Road Trip na América do Sul, segredos e belezas das estradas latinas

Viajar pelos países vizinhos de carro é ter a certeza de que encontrará na estrada muita aventura, belíssimas paisagens e um povo caloroso


postado em 21/02/2018 20:00 / atualizado em 22/02/2018 17:04

“Deus salve a América do Sul 
Desperta, ó claro e amado sol...
Essa terra morena, esse calor
Esse campo, essa força tropical...”

(Ney Matogrosso, em América do Sul)

Próximo destino: América do Sul
 
Ruta das sete lagoas, Argentina(foto: Felipe Manfroi/Arquivo Pessoal)
Ruta das sete lagoas, Argentina (foto: Felipe Manfroi/Arquivo Pessoal)

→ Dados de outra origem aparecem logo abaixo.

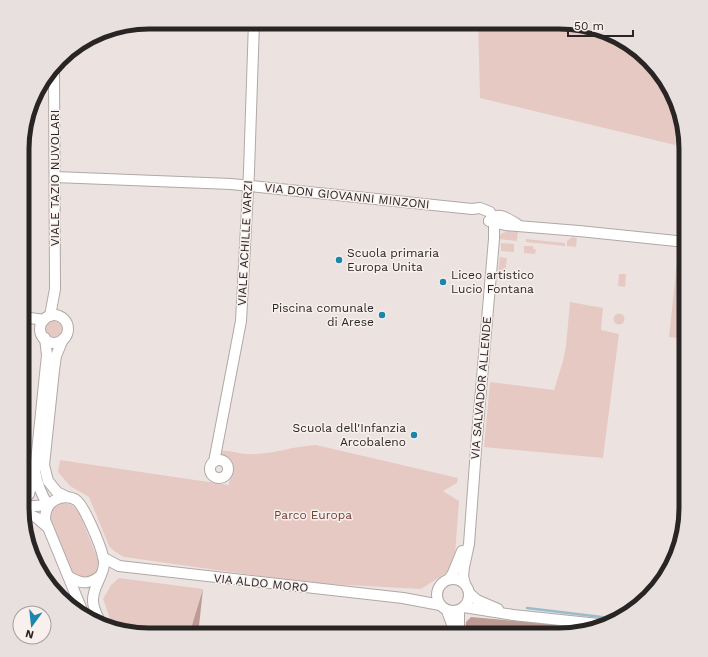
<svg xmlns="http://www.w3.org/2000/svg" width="708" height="657" viewBox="0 0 708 657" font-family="'Work Sans',sans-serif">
<rect width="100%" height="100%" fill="#ece3e1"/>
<g fill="#e7c9c3">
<path d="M478 22H568L615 35 655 65 676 100 683 127 675 145 480 98Z"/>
<path d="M509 230 518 231 517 241 499 239 501 234Z"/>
<path d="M572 237 577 238 576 247 567 246V241Z"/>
<path d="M526 239 565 243V246L526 242Z"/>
<path d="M501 243 514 244V252L501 251Z"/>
<path d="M524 246H533V249H536L535 254 524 253Z"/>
<path d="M500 257 507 258 505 274H499L498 272Z"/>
<path d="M677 262 686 263V339L669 337Z"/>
<path d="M619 274H626L625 287 618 286Z"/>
<path d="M570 302 603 308 601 330 619 334 603 458 484 447 490 382 554 390 563 361 566 346Z"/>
<circle cx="619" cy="319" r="5.5"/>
<circle cx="54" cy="329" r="8"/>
<path d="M316 445 458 478 457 483 443 491 459 501 454 568 421 589 310 583 124 557 114 551 109 546 89 497 70 486 58 472 60 460 229 485 231 462 220 456V451C231 450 238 454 248 454 271 455 293 446 316 445Z"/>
<path d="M64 503 72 505 79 512 98 560V571L96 574 84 579 72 574 50 519C50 510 55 504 64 503Z"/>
<path d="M119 578 203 589 189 635H149L113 627 103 599 111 585Z"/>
</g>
<g fill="#bd9a93">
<path d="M203 589 198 635H189Z"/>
<path d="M471 617 595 628 567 635H465L466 622Z"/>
</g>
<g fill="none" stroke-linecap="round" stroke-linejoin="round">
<path stroke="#9abbcc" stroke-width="2.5" d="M527 608 618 619"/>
<defs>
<g id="street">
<path d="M55 177 231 184 472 209 480 208 490 212 494 223V239L477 436 469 544 464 567 463 576 465 584"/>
<path d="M489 221 505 225 579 231 686 242"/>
<path d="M489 221C497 210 508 219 517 224"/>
<circle cx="54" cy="329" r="14"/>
<path d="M50 316 55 289 54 67"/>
<path d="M23 317 44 320"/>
<path d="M45 338 47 355 35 471C37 484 41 494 48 505"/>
<path d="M63 339 56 356 54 370 44 465 48 481 57 492 67 497"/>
<circle cx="219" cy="469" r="9"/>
<path d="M214 462 241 321 249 171 254 22"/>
<path d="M22 503 29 494 34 475"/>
<path d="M22 507 48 505"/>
<path d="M22 511 37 518 46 526"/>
<path d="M104 558 119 566 403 598 440 605"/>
<path d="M68 576C80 584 89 585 100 576"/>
<circle cx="453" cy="595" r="16"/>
<path d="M449 579 453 573 462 551"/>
<path d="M469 593 477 600 498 609"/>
<path d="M464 607 513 615 608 625"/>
<path d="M447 611 456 635"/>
<path d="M84 615 45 520C45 511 47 504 55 500 61 497 70 496 76 500 84 505 101 546 103 557 108 572 92 585 93 601 93 609 98 617 101 624"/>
<path d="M459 635V610"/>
</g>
</defs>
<use href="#street" stroke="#b0a8a6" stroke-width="12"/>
<use href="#street" stroke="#fff" stroke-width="10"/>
</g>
<g fill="#1a86ae" stroke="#f9f0ee" stroke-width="1.5">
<circle cx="339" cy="260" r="4"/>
<circle cx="443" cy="282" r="4"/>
<circle cx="382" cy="315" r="4"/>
<circle cx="414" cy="435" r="4"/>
</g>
<g text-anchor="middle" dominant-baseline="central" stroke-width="3" stroke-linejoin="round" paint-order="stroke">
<g font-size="12" fill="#282524" stroke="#f9f0ee">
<text transform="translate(55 178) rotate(-90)">VIALE TAZIO NUVOLARI</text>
<text transform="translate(347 196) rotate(6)">VIA DON GIOVANNI MINZONI</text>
<text transform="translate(245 243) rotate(-87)">VIALE ACHILLE VARZI</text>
<text transform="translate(481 388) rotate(-85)">VIA SALVADOR ALLENDE</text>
<text transform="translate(261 583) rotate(6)">VIA ALDO MORO</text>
</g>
<g font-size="12" fill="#282524" stroke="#f9f0ee" text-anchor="start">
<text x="347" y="253">Scuola primaria<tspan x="347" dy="14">Europa Unita</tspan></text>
<text x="451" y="275">Liceo artistico<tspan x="451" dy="14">Lucio Fontana</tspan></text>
<text x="374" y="308" text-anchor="end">Piscina comunale<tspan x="374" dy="14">di Arese</tspan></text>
<text x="406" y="428" text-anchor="end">Scuola dell'Infanzia<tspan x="406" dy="14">Arcobaleno</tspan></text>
</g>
<g font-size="12" fill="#703d35" stroke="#f9f0ee">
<text x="313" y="515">Parco Europa</text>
</g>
</g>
<path d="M0 0H708V657H0ZM149 29H559A120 120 0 0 1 679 149V508A120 120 0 0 1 559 628H149A120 120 0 0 1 29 508V149A120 120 0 0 1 149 29Z" fill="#e8e0de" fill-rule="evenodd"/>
<path fill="none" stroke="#282524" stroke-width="5" d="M149 29H559A120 120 0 0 1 679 149V508A120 120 0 0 1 559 628H149A120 120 0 0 1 29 508V149A120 120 0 0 1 149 29Z"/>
<g transform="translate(32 625) rotate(195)"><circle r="19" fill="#f9f0ee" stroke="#a59f9d"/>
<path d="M0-3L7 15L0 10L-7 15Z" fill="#1a86ae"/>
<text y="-6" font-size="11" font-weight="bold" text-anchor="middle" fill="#282524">N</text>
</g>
<path d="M568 30v6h65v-6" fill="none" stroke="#282524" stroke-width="2"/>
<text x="574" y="30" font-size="12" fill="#282524" stroke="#f9f0ee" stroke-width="3" paint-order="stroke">50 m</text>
</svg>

Muito se escuta sobre mochilão na Europa ou sobre pessoas que cruzaram os Estados Unidos pela Rota 66, mas não precisa ir muito longe para viver uma experiência parecida na América do Sul. O nosso continente guarda belezas únicas que só uma viagem pela estrada pode proporcionar. Conhecer cada cidadezinha que fica ao longo das grandes rodovias, saber um pouco mais sobre a cultura dos moradores e desbravar paisagens encantadoras é o que o turista pode esperar de uma road trip pelos países vizinhos ao Brasil.

Existem diversas rotas para explorar a América do Sul. Falar em uma road trip é definir escolhas pessoais e condições de cada um. Há quem sonhe em visitar as principais vinícolas, outros que esperam ver o litoral, ou os que querem subir as montanhas, conhecer as principais cidades ou aquelas sobre as quais nunca se ouviu falar. O que todas as opções de destinos e rotas têm em comum é a grande bagagem cultural que os locais podem oferecer.

Planejar uma viagem de grande porte requer organização. É preciso se familiarizar com os destinos, estradas, locais de hospedagem e calcular quanto gastar de gasolina. Para ter uma noção do que é se aventurar pelas estradas latinas, nada melhor do que conversar com quem foi. O Turismo ouviu quatro viajantes que decidiram abandonar os aviões e seguir  as estradas da América do Sul.
 

 Felipe diz que pegar a estrada é experiência única:
Felipe diz que pegar a estrada é experiência única: "aeroportos são iguais" (foto: Felipe Manfroi/Arquivo Pessoal)


Emoção à flor da pele


Felipe Manfroi fez a primeira grande viagem sozinho em 2013. Foi para a Europa no famoso  mochilão. “Abriu a minha mente e me fez ter uma vontade gigante de viajar. Coloquei como meta que faria, no mínimo, uma grande viagem por ano. Em 2014, com um primo, decidimos conhecer a Patagônia Argentina e Chilena. Queríamos fazer 11 mil quilômetros em 15 dias. Desde então, rodei mais de 30 mil quilômetros e acredito que nunca mais pararei.”

O jovem gosta de fazer o planejamento e de pesquisar sobre cada local, o que é uma vantagem, já que é a fase mais trabalhosa da viagem. “Isso cria uma expectativa gostosa e é algo fundamental. Mas não se pode pirar, afinal, o legal de uma viagem de carro é justamente os imprevistos e surpresas do caminho”, explica. Pegar a estrada exige medidas práticas como documentação válida e acessórios para o bom funcionamento do veículo, além da revisão mecânica.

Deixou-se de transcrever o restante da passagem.